Evden çıkarken bugün annesine yakalanıp bir kahvaltı savaşı yapmadığı için seviniyordu; çünkü bir lokma olsun boğazından geçmiyordu bir haftadır. Acaba Devrim için de böyle miydi? Aklında dönen bin bir türlü sorunun çıkış kapısı hep öfkeydi... Eve geçtiğine göre elbette yemekleri de mideye indirmeyi biliyordur! Bırak artık her adımda onu düşünmeyi! Kendine kızarak tekrar toparlanmaya çalıştı. Fakat ne mümkün!
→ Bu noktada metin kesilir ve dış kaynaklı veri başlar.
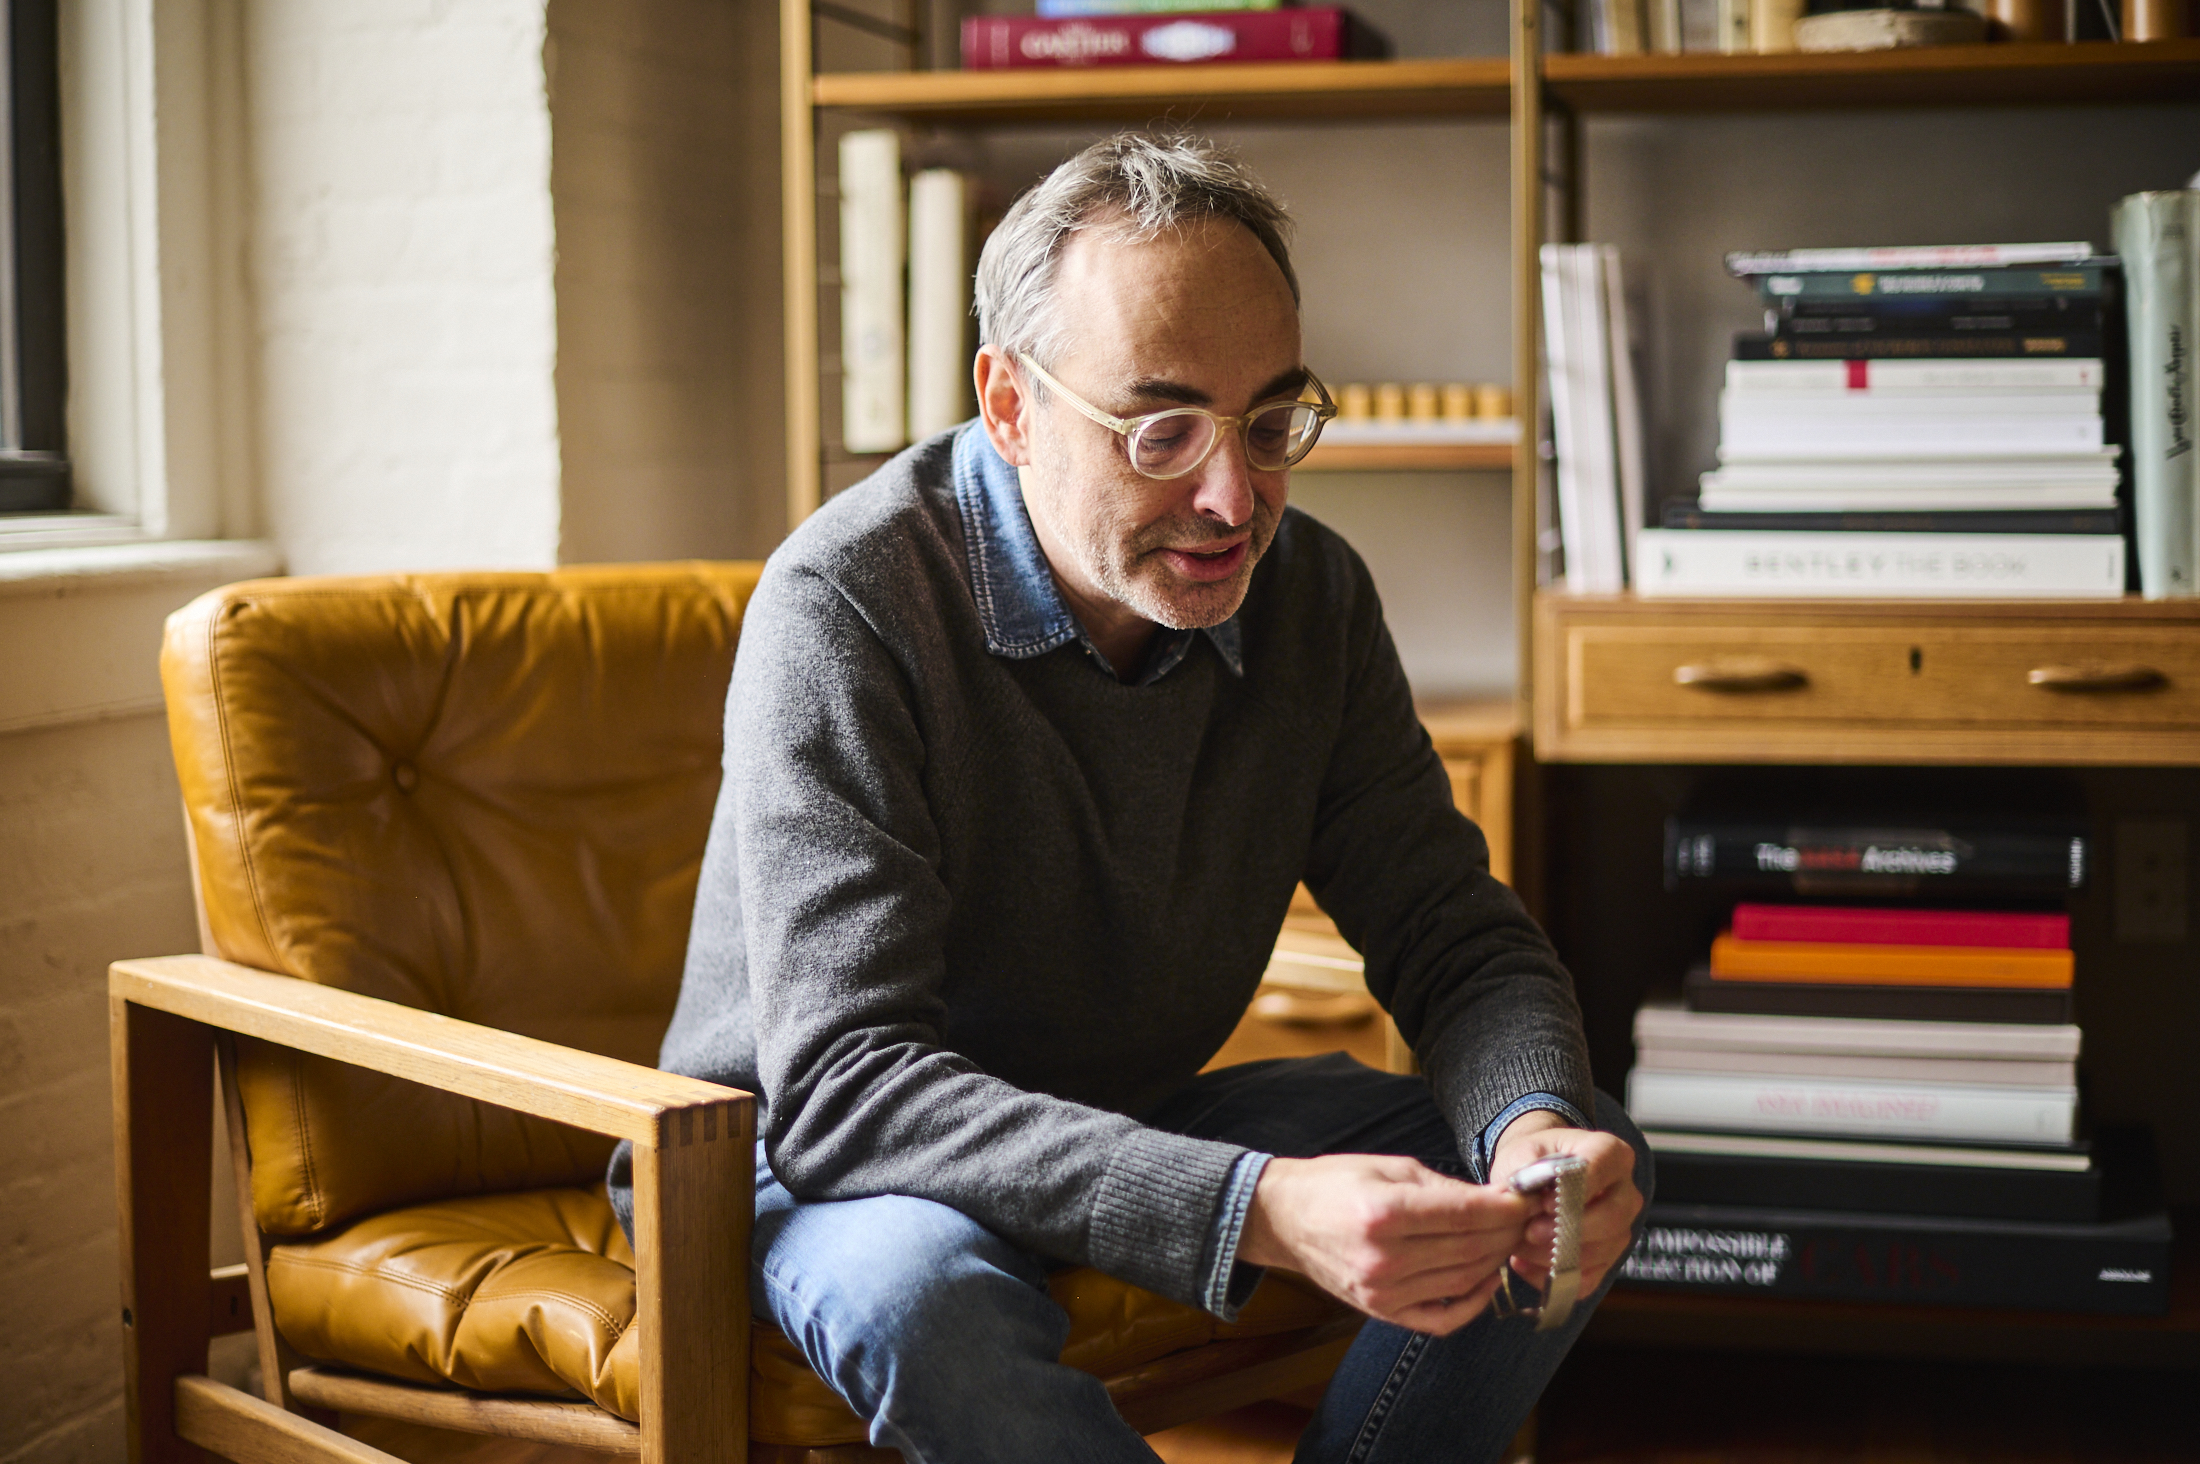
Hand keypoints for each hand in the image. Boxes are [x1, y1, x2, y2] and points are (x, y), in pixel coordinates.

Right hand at [1237, 1153, 1532, 1335]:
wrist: (1283, 1219)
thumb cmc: (1334, 1184)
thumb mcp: (1389, 1167)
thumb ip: (1442, 1187)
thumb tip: (1494, 1200)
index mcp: (1384, 1212)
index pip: (1465, 1215)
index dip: (1503, 1208)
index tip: (1523, 1198)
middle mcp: (1384, 1258)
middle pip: (1469, 1250)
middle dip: (1505, 1232)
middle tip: (1522, 1217)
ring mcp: (1382, 1292)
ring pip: (1462, 1282)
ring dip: (1494, 1261)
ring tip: (1506, 1240)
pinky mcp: (1382, 1312)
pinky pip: (1442, 1319)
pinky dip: (1473, 1303)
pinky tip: (1485, 1279)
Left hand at [1485, 1110, 1641, 1296]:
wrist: (1535, 1176)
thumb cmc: (1532, 1160)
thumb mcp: (1522, 1153)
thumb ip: (1525, 1172)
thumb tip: (1529, 1199)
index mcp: (1610, 1153)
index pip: (1602, 1170)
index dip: (1574, 1191)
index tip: (1545, 1203)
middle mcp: (1625, 1192)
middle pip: (1611, 1219)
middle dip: (1567, 1231)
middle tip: (1530, 1232)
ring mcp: (1621, 1229)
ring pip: (1600, 1253)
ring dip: (1554, 1257)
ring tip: (1519, 1246)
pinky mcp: (1608, 1260)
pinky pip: (1588, 1279)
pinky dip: (1552, 1278)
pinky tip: (1524, 1263)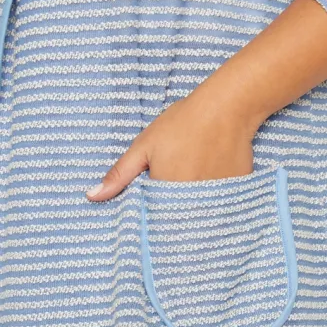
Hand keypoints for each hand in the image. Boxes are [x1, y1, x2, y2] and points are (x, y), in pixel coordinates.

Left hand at [86, 87, 254, 200]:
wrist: (227, 108)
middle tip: (179, 182)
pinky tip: (214, 177)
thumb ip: (120, 174)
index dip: (152, 209)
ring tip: (197, 180)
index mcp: (165, 192)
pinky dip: (215, 200)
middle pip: (177, 219)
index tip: (156, 198)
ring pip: (199, 214)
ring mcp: (214, 200)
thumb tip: (91, 197)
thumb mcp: (144, 146)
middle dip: (173, 210)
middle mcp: (190, 202)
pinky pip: (220, 206)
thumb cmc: (182, 123)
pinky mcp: (233, 195)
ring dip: (194, 207)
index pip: (153, 216)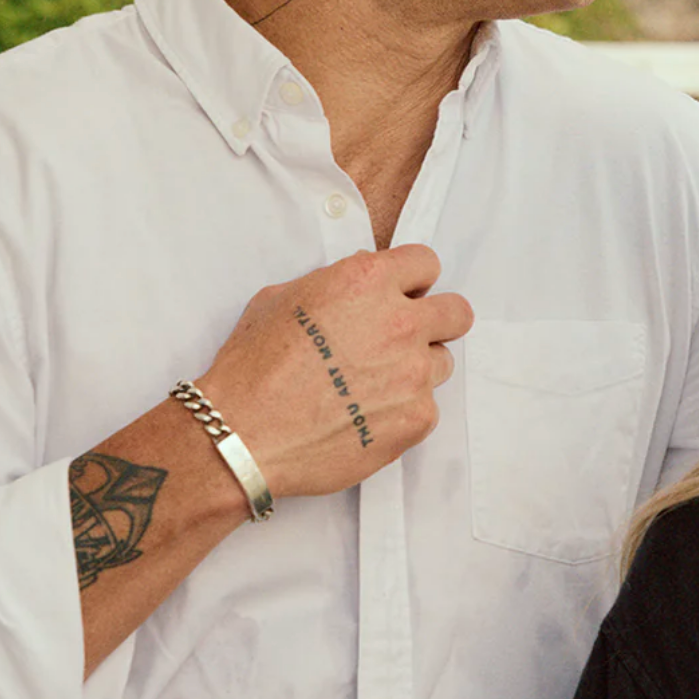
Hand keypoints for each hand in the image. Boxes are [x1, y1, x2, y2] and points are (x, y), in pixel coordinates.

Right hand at [193, 245, 471, 498]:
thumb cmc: (253, 369)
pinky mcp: (415, 418)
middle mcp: (399, 322)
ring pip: (441, 362)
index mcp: (366, 282)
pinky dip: (402, 410)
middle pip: (456, 312)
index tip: (402, 295)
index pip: (426, 263)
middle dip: (435, 321)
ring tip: (370, 385)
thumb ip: (335, 285)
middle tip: (404, 338)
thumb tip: (360, 290)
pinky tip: (365, 416)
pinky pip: (427, 406)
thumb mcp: (281, 298)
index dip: (412, 280)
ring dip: (416, 369)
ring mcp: (413, 373)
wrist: (242, 435)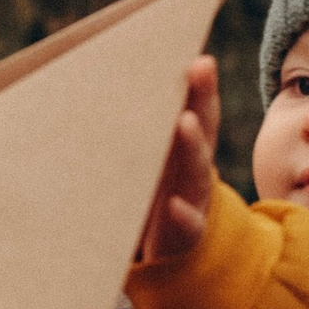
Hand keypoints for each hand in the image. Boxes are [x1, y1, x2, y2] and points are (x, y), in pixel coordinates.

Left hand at [137, 56, 218, 265]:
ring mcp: (193, 199)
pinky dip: (184, 215)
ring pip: (198, 172)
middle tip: (198, 68)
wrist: (170, 252)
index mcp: (184, 146)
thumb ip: (137, 126)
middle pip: (203, 127)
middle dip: (201, 97)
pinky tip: (175, 206)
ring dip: (193, 146)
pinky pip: (188, 224)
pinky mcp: (185, 234)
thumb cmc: (148, 194)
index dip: (201, 82)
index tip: (198, 55)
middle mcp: (193, 167)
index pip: (197, 107)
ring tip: (185, 123)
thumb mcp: (147, 158)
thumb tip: (105, 76)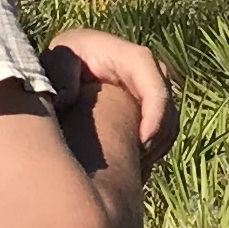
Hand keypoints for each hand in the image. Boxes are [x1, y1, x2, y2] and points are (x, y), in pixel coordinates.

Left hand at [46, 28, 174, 162]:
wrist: (69, 62)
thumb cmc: (63, 60)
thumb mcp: (58, 59)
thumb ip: (61, 73)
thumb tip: (69, 98)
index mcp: (132, 59)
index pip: (156, 88)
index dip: (156, 117)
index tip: (141, 145)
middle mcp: (151, 72)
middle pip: (169, 108)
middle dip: (158, 139)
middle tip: (136, 165)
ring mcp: (155, 89)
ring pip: (171, 123)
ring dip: (158, 147)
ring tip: (135, 168)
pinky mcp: (153, 104)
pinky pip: (165, 130)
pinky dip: (155, 149)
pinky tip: (135, 165)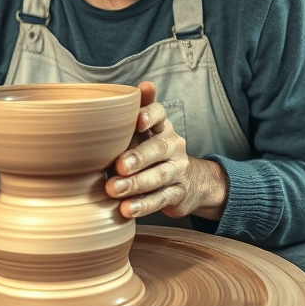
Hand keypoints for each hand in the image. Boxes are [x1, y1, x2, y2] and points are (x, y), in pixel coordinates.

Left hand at [106, 81, 228, 220]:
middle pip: (159, 148)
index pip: (160, 114)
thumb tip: (120, 96)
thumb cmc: (152, 154)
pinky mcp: (178, 194)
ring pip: (160, 176)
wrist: (190, 183)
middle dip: (138, 157)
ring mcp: (178, 170)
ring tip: (114, 190)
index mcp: (162, 127)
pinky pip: (162, 199)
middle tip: (119, 166)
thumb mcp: (142, 135)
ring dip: (136, 184)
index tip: (138, 120)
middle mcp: (173, 146)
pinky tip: (127, 209)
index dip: (150, 115)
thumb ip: (129, 117)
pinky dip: (144, 205)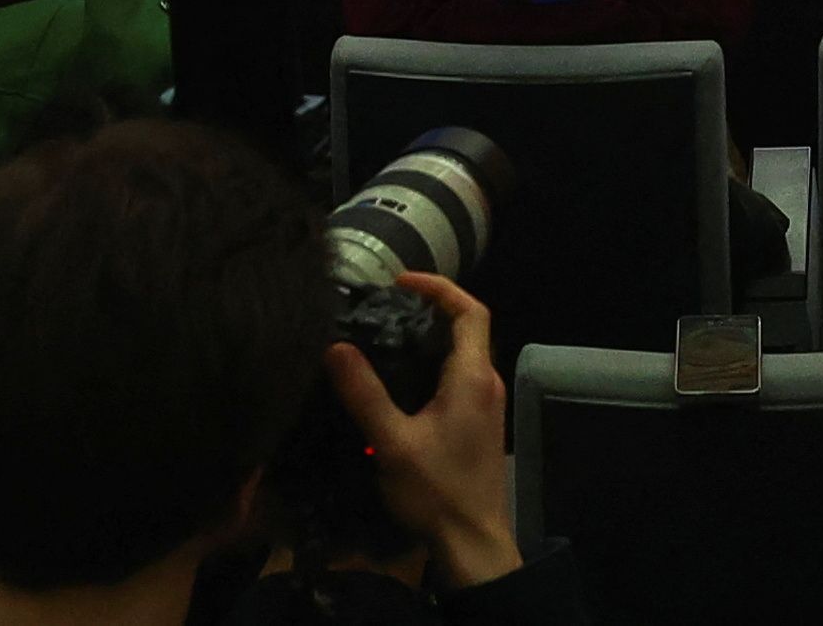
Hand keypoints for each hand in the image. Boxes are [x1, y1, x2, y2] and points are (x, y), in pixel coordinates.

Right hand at [326, 273, 522, 591]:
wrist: (472, 541)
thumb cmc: (436, 490)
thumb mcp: (393, 441)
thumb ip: (365, 393)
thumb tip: (335, 346)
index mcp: (473, 376)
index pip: (470, 311)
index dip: (439, 287)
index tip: (400, 281)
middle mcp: (486, 382)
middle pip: (467, 327)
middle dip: (429, 309)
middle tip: (384, 306)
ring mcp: (486, 404)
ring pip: (463, 354)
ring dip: (430, 338)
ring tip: (385, 335)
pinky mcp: (478, 423)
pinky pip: (460, 377)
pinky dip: (433, 364)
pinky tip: (399, 379)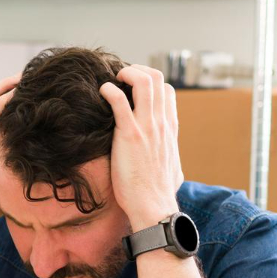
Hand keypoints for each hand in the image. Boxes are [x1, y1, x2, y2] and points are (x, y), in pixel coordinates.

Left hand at [100, 65, 183, 230]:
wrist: (153, 207)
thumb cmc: (159, 193)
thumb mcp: (174, 169)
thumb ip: (172, 159)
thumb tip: (174, 164)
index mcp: (170, 128)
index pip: (167, 91)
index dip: (149, 82)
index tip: (132, 88)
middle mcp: (161, 123)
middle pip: (157, 78)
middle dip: (137, 71)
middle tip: (120, 78)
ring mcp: (147, 127)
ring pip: (143, 81)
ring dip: (126, 74)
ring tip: (113, 80)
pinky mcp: (129, 135)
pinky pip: (119, 101)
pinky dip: (109, 90)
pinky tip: (102, 93)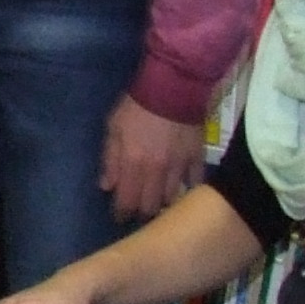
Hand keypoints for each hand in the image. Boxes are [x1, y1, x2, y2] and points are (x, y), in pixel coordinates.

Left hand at [100, 98, 204, 218]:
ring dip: (163, 203)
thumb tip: (107, 187)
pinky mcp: (197, 158)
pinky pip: (195, 182)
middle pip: (150, 206)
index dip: (122, 214)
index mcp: (134, 164)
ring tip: (158, 201)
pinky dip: (188, 189)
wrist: (173, 86)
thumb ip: (110, 159)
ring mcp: (180, 166)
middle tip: (138, 209)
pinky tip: (182, 190)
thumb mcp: (114, 128)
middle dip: (142, 212)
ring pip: (172, 198)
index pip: (127, 201)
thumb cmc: (137, 106)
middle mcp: (157, 171)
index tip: (119, 217)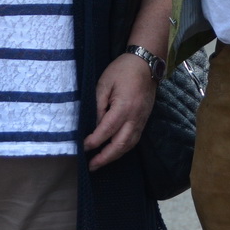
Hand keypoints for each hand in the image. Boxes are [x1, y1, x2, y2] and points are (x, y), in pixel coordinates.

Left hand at [83, 54, 157, 170]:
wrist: (146, 63)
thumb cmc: (122, 70)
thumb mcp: (104, 83)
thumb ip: (98, 105)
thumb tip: (93, 125)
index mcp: (124, 107)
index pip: (107, 130)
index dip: (95, 141)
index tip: (84, 147)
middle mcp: (135, 117)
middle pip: (120, 144)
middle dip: (105, 157)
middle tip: (91, 165)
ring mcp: (142, 120)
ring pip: (129, 145)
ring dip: (115, 156)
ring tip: (100, 163)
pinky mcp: (144, 120)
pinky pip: (134, 139)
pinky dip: (123, 149)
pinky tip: (114, 152)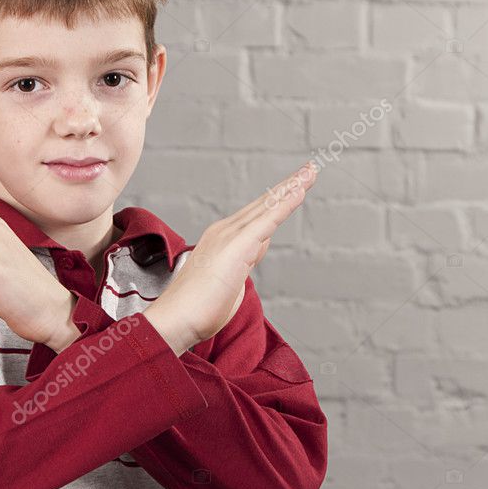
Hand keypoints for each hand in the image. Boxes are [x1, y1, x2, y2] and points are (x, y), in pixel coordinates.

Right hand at [143, 161, 318, 354]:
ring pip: (268, 206)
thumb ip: (245, 260)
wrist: (176, 319)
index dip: (277, 200)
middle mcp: (225, 231)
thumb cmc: (198, 308)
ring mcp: (230, 236)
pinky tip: (300, 191)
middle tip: (310, 169)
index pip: (257, 215)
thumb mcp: (231, 280)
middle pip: (264, 203)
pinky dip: (285, 204)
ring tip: (311, 172)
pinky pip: (268, 219)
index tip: (296, 187)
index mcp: (222, 239)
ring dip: (292, 187)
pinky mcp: (238, 246)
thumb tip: (259, 246)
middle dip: (289, 185)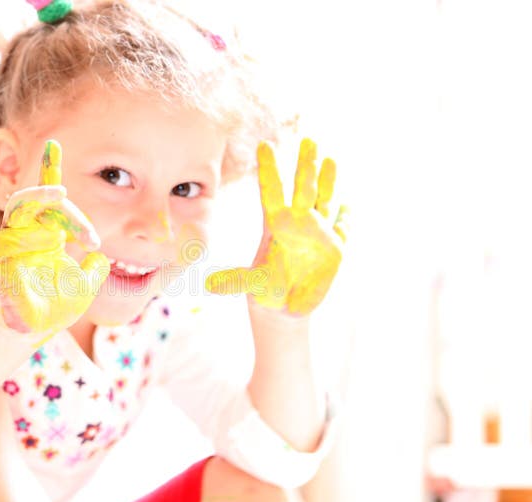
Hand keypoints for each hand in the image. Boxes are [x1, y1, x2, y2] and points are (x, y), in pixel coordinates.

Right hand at [0, 140, 109, 333]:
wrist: (37, 329)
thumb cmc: (57, 308)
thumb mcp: (85, 287)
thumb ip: (94, 270)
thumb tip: (100, 257)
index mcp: (47, 233)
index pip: (51, 200)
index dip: (50, 170)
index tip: (52, 145)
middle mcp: (28, 231)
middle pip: (44, 201)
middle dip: (65, 205)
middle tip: (86, 231)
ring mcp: (11, 239)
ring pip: (21, 204)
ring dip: (42, 196)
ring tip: (61, 202)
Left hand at [205, 138, 347, 315]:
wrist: (284, 306)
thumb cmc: (265, 291)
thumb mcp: (250, 285)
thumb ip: (234, 281)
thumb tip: (208, 286)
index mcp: (276, 225)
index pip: (272, 191)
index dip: (270, 170)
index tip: (265, 145)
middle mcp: (297, 223)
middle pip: (303, 188)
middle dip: (306, 166)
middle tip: (308, 140)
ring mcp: (317, 234)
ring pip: (324, 201)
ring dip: (328, 181)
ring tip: (329, 159)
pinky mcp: (333, 250)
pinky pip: (341, 229)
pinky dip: (345, 219)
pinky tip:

Tam kapıdan çıkıp merdivenlerden inerken iki metre ötedeki evin de kapısı açılmış tüm ihtişamı ile sevdiği adam ağırlıkla inmeye başlamıştı. Aysima, donup kaldığını bilemeden özlediği adama bakarken o mavi özgürlük taşıyan gözlerin neden kanatlanıp kendisine dönmediğini düşünüyor. Bilerek mi yapıyordu Devrim? İstediği azap çektirmek mi? Saçma sapan bir kavgadan kendine düşen pay bu kadar yok sayılarak acı mı çekmek? İçinden geçirdiği onca soruya yine cevap bulamazken sabah sabah duymak istediği en son ses çalınıyor kulaklarında berbat bir vuvuzela edasında. Zülal elinde bir poşet kapıdan çıkıp Devrim'in yanına gelirken yüzünde koskoca bir gülücük vardı. Elindeki poşeti Devrim'in eline tutuştururken, " Sabah sabah kalkıp sana yaptım yemeden gidilir mi? Neyse ama işin varsa sorun değil. Galeride Çetin'le birlikte yersiniz, " yanağını öpecekken bütün damarlarının kuruduğunu hissediyor Aysima. Bütün kanı kaynıyor ve beynine çıkıyordu. En çok da gözleri nasipleniyordu bundan. Zira yanlış görmemek için dört açılmış gözler adeta kamyon farı görüntüsündeydi! Zülal'in bu yüzsüz davranışı şükür ki Devrim tarafından bertaraf edilip geri püskürtülmüştü.